▸ **Required actions**:
A – Copy out the wildflower forum thread word for word, from "Extremely late notice, but" up to and including "to meet up!".
B – Extend the wildflower forum thread past its final post, picking up right after the last sentence shown.

# Wildflowers......



## Shaky (May 21, 2004)

Just wondering if any of ya'll have made any wildflower trips yet?

Extremely late notice, but heading out in the am to New Ulm/Columbus in the am, then heading over to La Grange Schulenberg area a bit after sunrise to explore some backroads. Going to at least make it a good solid half day of shooting if any one wants to meet up! 

Give me a call at 361-four zero four-0066, I know its monday but I'm off and hoping the crowds will be minimal.

Also planning a trip down south to San Diego/Alice area next weekend. (Little more notice! lol)


----------



## MT Stringer (May 21, 2004)

Found some Sunday at Old Baylor and a bunch on the side of the road on Hwy 36 out of Brenham. We didn't stop there but it is plenty of parking and the flowers are on the side of a bank. Lots of folks were takin pitchers!


----------



## Shaky (May 21, 2004)

Yea, we hit Brenham, then would up going south to Round Top. Had no idea the spring Antique show was going on. Simply Amazing.....all I have to say is I wish we had known, lots of cool photo ops in and around those goings on. But we found a few fields with decent blooms between Brenham and Halletsville. Just seems like its really going to explode in the next couple of weeks.

▸ **Data extract**:

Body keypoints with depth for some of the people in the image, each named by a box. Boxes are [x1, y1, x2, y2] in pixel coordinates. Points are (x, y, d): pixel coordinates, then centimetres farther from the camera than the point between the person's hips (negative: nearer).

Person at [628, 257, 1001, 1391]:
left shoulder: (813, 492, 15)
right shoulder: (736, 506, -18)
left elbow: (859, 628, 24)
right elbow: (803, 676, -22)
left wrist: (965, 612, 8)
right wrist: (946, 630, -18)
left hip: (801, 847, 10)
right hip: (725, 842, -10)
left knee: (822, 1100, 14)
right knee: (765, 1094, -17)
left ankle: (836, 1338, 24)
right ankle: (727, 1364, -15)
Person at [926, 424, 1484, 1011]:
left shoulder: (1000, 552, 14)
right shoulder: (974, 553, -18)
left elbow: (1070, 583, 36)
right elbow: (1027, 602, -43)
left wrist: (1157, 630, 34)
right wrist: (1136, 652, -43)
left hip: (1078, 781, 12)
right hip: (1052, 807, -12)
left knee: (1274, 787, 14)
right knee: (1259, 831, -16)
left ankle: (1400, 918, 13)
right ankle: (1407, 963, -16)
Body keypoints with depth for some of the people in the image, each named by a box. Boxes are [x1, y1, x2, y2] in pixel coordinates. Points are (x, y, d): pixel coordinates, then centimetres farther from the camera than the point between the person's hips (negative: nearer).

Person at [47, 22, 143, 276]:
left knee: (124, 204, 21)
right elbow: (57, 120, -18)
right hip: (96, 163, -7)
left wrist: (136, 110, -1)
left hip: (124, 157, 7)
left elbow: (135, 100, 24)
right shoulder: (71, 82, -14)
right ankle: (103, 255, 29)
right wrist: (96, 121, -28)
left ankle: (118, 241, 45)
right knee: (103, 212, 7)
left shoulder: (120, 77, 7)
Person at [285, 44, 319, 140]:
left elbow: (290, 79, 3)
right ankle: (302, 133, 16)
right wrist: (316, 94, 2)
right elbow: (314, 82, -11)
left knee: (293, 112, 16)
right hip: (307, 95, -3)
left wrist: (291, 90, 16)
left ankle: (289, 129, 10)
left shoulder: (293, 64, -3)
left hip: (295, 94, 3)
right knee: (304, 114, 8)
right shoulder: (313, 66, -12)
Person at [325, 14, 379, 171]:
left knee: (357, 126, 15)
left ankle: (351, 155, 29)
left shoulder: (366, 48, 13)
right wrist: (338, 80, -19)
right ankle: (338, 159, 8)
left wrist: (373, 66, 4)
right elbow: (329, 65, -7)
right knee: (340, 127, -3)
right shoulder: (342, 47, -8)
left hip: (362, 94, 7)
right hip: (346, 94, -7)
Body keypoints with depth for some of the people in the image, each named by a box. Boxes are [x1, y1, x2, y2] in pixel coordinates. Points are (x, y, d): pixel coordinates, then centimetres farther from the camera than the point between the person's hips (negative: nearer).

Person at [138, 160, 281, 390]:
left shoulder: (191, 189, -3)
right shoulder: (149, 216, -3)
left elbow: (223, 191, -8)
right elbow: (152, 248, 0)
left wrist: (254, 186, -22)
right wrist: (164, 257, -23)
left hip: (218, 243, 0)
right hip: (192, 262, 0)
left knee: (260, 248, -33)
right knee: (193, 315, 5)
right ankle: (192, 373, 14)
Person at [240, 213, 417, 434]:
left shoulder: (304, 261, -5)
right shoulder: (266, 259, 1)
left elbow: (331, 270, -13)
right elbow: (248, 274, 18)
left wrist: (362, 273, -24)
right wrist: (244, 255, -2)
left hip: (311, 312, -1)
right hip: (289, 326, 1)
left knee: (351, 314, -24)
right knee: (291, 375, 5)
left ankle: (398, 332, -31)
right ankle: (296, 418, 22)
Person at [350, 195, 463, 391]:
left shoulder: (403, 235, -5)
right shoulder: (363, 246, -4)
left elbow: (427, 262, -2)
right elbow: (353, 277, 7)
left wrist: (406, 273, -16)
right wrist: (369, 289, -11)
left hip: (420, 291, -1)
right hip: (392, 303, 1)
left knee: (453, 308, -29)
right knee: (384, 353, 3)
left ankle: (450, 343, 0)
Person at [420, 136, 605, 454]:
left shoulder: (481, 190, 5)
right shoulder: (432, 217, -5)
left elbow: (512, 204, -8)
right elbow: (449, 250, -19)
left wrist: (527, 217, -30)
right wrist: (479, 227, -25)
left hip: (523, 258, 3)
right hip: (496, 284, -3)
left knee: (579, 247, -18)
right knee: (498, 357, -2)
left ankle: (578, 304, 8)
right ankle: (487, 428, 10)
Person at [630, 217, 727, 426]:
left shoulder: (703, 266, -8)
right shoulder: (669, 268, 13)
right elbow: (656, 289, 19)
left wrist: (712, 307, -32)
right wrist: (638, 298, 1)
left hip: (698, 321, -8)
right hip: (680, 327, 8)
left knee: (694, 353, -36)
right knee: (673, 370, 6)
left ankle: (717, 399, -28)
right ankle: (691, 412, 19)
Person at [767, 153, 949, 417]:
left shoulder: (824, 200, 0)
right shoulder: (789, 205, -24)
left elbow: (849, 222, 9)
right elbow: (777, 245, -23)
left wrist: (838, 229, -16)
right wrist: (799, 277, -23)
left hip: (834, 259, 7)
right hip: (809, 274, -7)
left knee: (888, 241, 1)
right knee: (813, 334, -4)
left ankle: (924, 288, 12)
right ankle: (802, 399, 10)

▸ **Task results**:
A –
Extremely late notice, but heading out in the am to New Ulm/Columbus in the am, then heading over to La Grange Schulenberg area a bit after sunrise to explore some backroads. Going to at least make it a good solid half day of shooting if any one wants to meet up!

B –
Interesting drive to say the least.


----------



## MT Stringer (May 21, 2004)

Looking good.


----------



## MichaelW (Jun 16, 2010)

South of San Antonio all the way to Choke Canyon the flowers are blooming like crazy. Gonna be a good year.


----------



## Pocketfisherman (May 30, 2005)

Bluebonnets are incredibly thick and tall between Austin-Lockhart-Luling-Gonzales- and Cuero along Hwy's 130, 183, and 87


----------



## scwine (Sep 7, 2006)

There are chock full on Loop 337 around New Braunfels,,,,,,,if they hadn't been trampled yet by all the picture takers..LOL.


----------



## essayons75 (May 15, 2006)

Hwy 973 between Manor and Taylor have huge roadside fields.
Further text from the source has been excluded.